Symbolic discrete-time planning with continuous numeric action parameters for agent-controlled processes

• Effective integration of complex numeric goal systems into agent-controlled processes.
• Planning with mathematical multi-criteria optimization problems at the action level.
• Domain-independent modeling based on the Planning Domain Definition Language (PDDL).
• Parameterized satisficing strategy to trade off plan quality against computation time.
• Automatic aggregation of key performance indicators over groups of planning objects.

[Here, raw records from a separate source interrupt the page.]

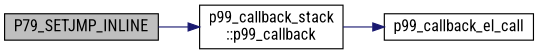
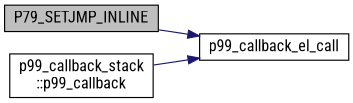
  digraph {
    fontname="Roboto Condensed"
    rankdir=LR
    node [color=black fillcolor=white fontname="Roboto Condensed" fontsize=14 shape=record style=filled]
    edge [color=midnightblue fontname="Roboto Condensed" fontsize=14 labelfontname=Helvetica labelfontsize=14 style=solid]
    n1 [fillcolor=grey75 fontcolor=black height=0.2 label=P79_SETJMP_INLINE width=0.4]
    n2 [height=0.2 label="p99_callback_stack\l::p99_callback" width=0.4]
    n3 [height=0.2 label=p99_callback_el_call width=0.4]
-   n1 -> n2
+   n1 -> n3
    n2 -> n3
  }
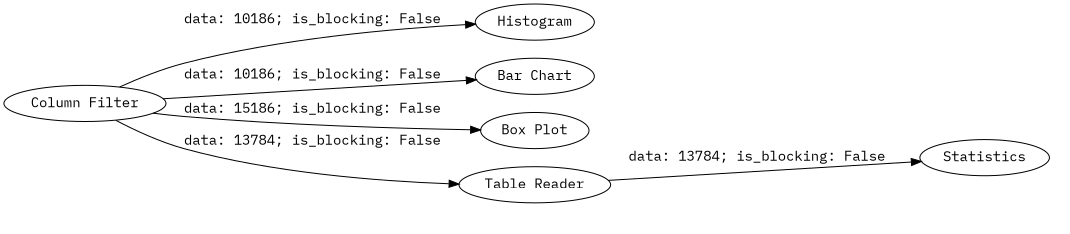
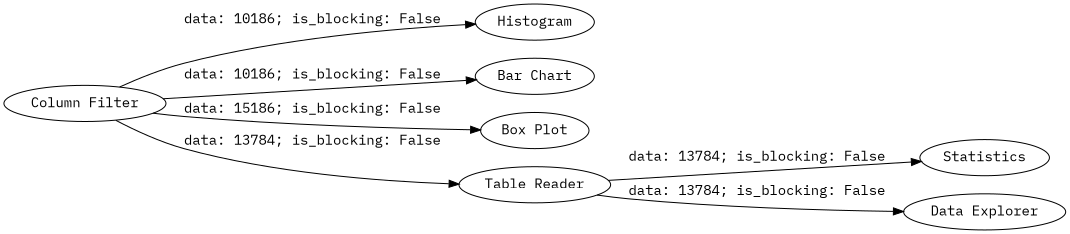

In industrial domains such as manufacturing control, a trend away from centralized planning and scheduling towards more flexible distributed agent-based approaches could be observed over recent years. To be of practical relevance, the local control mechanisms of the autonomous agents must be able to dependably adhere and dynamically adjust to complex numeric goal systems like business key performance indicators in an economically beneficial way. However, planning with numeric state variables and objectives still poses a challenging task within the field of artificial intelligence (AI).In this article, a new general-purpose AI planning approach is presented that operates in two stages and extends existing domain-independent modeling formalisms like PDDL with continuous (i.e., infinite-domain) numeric action parameters, which are currently still unsupported by state-of-the-art AI planners. In doing so, it enables the solution of mathematical optimization problems at the action level of the planning tasks, which are inherent to many real-world control problems. To deal with certain difficulties concerning reliable and fast detection of action applicability that arise when planning with real-valued action parameters, the implemented planner allows resorting to an adjustable “satisficing” strategy by means of partial execution and subsequent repair of infeasible plans over the course of time. The functioning of the system is evaluated in a multi-agent simulation of a shop floor control scenario with focus on the effects the possible problem cases and different degrees of satisficing have on attained plan quality and total planning time. As the results demonstrate the basic practicability of the approach for the given setting, this contribution constitutes an important step towards the effective and dependable integration of complex numeric goal systems and non-linear multi-criteria optimization tasks into autonomous agent-controlled industrial processes in a reusable, domain-independent way.